**** Reading passage
While we learn differentiation by hand, more complex equations require us to use computers to compute the results.Automatic Differentiation is a way for computers to break down the steps required to compute the derivative of a function. Computers no matter their level of processing power, all have a sequence of elementary arithmetic operations and elementary functions that can be put together via the chain rule to calculate complex, higher-order tasks. Our software library will take in these complex, higher-order tasks and produce accurate results via Automatic Differentiation. 

Another method that computers use to compute derivatives is Symbolic Differentiation. Symbolic Differentiation requires complete knowledge of all control flow in the program and can get exponentially large which results in a slow-down of the system when computing complex workloads. We choose to focus on the Automatic Differentiation implementation in this project because of this reason.

We are building a software library to allow users to utilize Automatic Differentiation methods on machine calculations in order to guarantee the precision and accuracy of their calculations (this is particularly useful in scientific computing scenarios). 


## Background
#### What is AD?
As mentioned in the introduction, computers are able to compute elementary arithmetic operations and functions extremely well. When a computer is tasked with a derivative equation however, they can end up utilizing step sizes for limit operation that are too big or too small. When this occurs, the delta between the approximation and the actual value can vary significantly and randomly. In most computing scenarios, and especially scientific ones, accuracy is required and non-negotiable. Therefore, we turn to automatic differentiation to save the day. AD utilizes the simple chain rule - that the derivative of each sub-expression can be calculated recursively to obtain the final derivatives - to overcome the problem of inaccuracy that computers are presented with.
********
**** Data
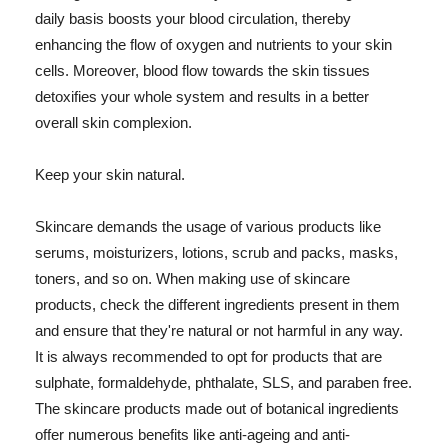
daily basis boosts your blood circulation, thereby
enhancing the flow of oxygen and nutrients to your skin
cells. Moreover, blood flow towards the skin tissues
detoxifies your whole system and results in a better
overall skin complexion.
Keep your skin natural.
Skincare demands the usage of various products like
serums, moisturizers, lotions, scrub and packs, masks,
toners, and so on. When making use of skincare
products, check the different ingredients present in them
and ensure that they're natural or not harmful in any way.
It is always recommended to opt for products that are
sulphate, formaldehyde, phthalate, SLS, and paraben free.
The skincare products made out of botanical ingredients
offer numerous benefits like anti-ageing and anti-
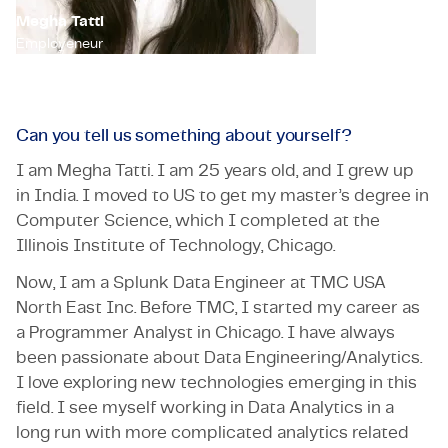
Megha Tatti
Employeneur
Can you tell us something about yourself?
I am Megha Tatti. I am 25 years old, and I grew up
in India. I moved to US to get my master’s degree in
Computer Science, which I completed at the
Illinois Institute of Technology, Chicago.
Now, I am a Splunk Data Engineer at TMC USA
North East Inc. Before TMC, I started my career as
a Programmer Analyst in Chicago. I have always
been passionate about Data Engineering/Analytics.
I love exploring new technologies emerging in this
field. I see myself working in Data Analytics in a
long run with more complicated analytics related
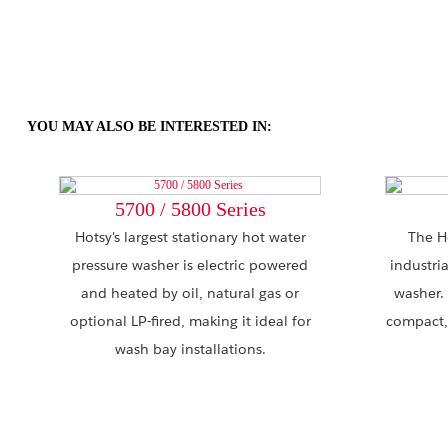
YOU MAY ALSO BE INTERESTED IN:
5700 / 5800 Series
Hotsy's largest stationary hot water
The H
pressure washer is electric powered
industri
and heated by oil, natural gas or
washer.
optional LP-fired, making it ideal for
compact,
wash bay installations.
********
**** Data
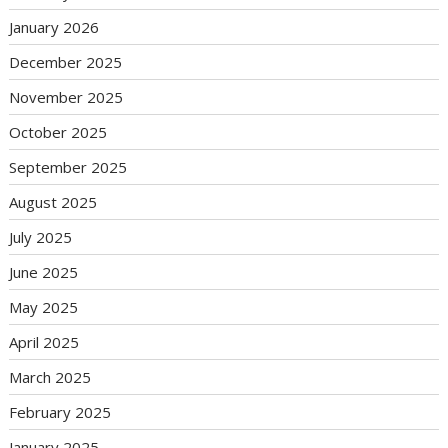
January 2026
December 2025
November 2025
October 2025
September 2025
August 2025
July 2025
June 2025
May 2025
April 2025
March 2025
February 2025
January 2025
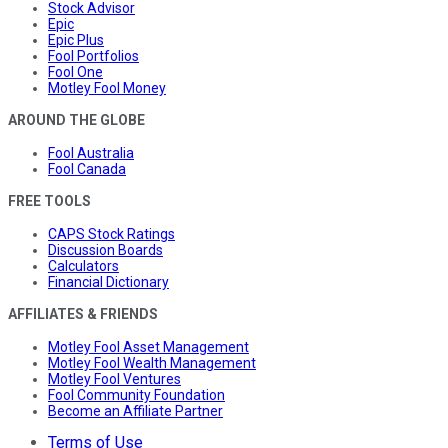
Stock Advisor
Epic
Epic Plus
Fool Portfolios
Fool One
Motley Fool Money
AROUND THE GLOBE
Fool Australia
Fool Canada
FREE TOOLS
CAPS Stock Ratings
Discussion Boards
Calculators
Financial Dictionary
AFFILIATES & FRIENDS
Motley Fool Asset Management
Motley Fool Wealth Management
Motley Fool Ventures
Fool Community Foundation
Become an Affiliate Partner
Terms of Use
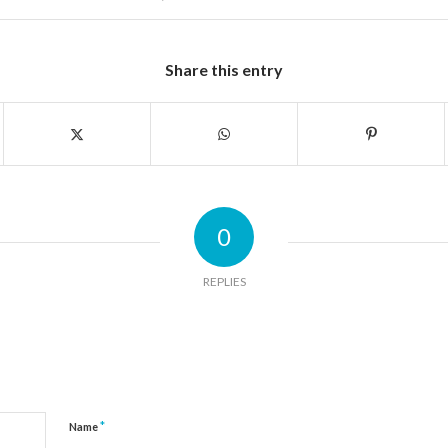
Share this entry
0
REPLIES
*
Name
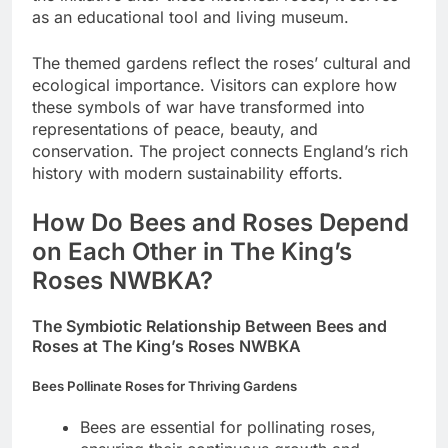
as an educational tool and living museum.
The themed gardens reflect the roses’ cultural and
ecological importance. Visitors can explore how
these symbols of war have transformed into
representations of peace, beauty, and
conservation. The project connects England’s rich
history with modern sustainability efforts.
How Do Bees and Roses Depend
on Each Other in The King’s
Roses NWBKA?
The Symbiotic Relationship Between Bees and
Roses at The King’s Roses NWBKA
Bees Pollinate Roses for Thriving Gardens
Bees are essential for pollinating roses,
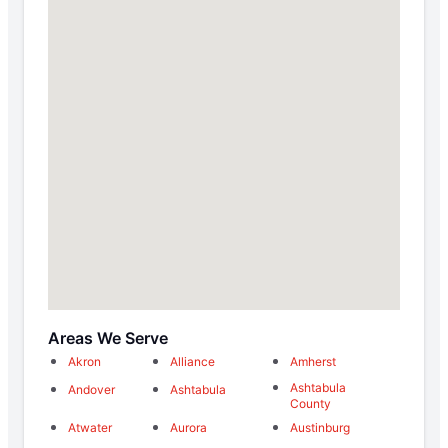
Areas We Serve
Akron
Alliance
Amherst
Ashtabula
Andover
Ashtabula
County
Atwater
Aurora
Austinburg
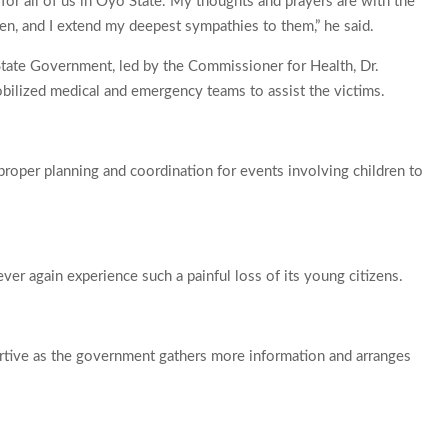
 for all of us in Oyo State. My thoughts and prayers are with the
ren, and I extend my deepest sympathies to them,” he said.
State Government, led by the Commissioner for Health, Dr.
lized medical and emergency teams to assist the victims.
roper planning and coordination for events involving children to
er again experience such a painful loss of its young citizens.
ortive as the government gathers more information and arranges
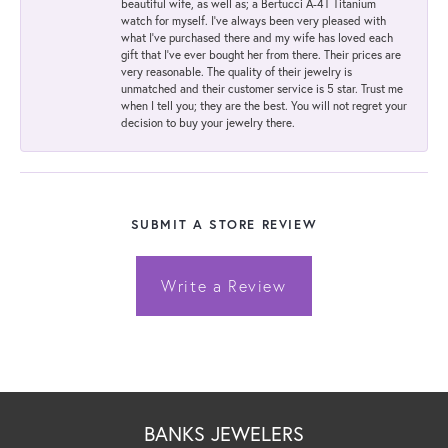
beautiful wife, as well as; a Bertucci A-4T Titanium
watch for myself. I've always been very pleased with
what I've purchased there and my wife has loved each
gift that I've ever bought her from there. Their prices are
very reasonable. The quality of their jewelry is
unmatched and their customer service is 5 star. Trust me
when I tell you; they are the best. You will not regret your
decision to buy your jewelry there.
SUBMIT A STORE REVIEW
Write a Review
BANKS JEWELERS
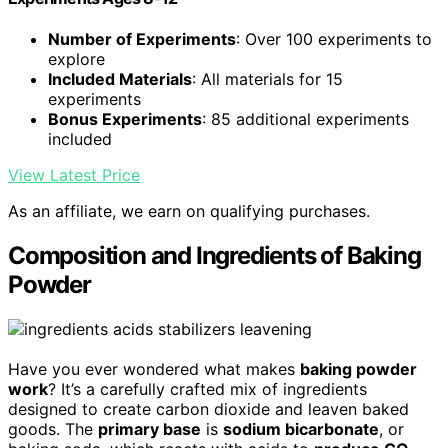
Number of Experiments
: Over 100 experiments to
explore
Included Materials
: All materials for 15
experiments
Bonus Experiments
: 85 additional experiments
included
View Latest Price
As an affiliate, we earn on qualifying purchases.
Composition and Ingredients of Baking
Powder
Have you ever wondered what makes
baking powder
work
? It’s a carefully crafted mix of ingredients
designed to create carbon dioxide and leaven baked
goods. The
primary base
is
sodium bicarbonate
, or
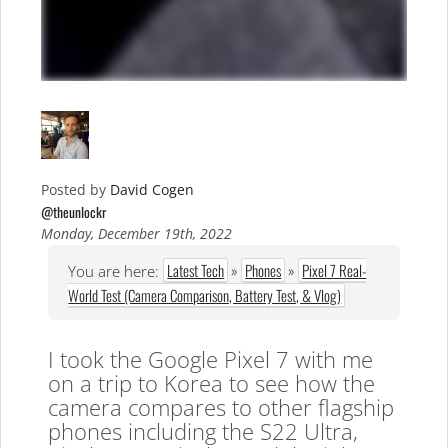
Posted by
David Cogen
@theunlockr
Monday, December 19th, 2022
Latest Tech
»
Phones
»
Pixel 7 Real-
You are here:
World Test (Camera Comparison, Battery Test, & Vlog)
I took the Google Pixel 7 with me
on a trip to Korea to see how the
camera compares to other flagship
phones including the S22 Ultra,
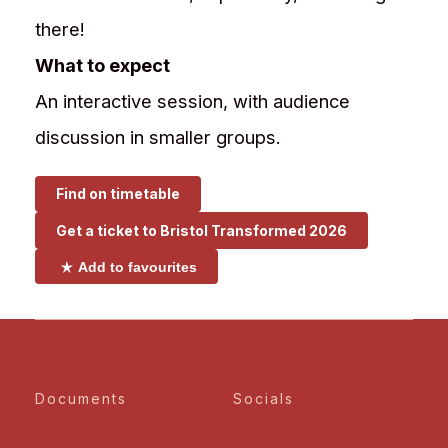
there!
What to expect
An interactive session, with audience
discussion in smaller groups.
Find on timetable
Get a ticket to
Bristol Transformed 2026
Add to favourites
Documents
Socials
********
Work instructions:
(a) Please repeat the lines of the listing beginning at the line that has "as an educational tool and living museum." and stopping after the line that has "Bees are essential".
(b) Go on with the passage about automatic differentiation from where it stops.

Answers in order:
(a)
as an educational tool and living museum.
The themed gardens reflect the roses’ cultural and
ecological importance. Visitors can explore how
these symbols of war have transformed into
representations of peace, beauty, and
conservation. The project connects England’s rich
history with modern sustainability efforts.
How Do Bees and Roses Depend
on Each Other in The King’s
Roses NWBKA?
The Symbiotic Relationship Between Bees and
Roses at The King’s Roses NWBKA
Bees Pollinate Roses for Thriving Gardens
Bees are essential for pollinating roses,

(b)
#### Why AD?

There are three kinds of differentiation: Numerical Differentiation, Symbolic Differentiation, and Automatic Differentiation. 

_Numerical Differentiation_ works by estimating the derivative of a mathematical function using values of the function and is done by completing finite difference approximations. This way of calculating a derivative requires a lot of computation when faced with a high-dimensional function and therefore cannot scale into more complex endeavors.

*Symbolic Differentiation* utilizes the product rule and the chain rule to restructure the original function into a simplified expression that can be handled by the computer for more efficient calculations. Symbolic Differentiation requires access to and transformation of source code. It can be expensive to build and performs redundant computation.

*Automatic Differentiation* also uses the chain rule but does so by breaking components of the function down into elementary functions that can be computed with high accuracy and speed allowing for better utilization of computing resources in application. This method is simple to implement and verify. It is also easy to use while producing accurate results at the level that Symbolic Differentiation produces.

#### Derivatives
The derivative of a function measures the sensitivity of the function output with respect to its input value. The derivative is often described as the 'instantaneous rate of change'.


$$f'(a)=\lim _{h\to 0}{\frac {f(a+h)-f(a)}{h}}$$

#### Chain Rule

The chain rule allows us to break down the computation of a derivative of an object comprised of two or more functions as can be seen in the example below. It is a fundamental building block towards understanding how Automatic Differentation works.

$${\frac  {dz}{dx}}={\frac  {dz}{dy}}\cdot {\frac  {dy}{dx}}$$

#### How does AD work?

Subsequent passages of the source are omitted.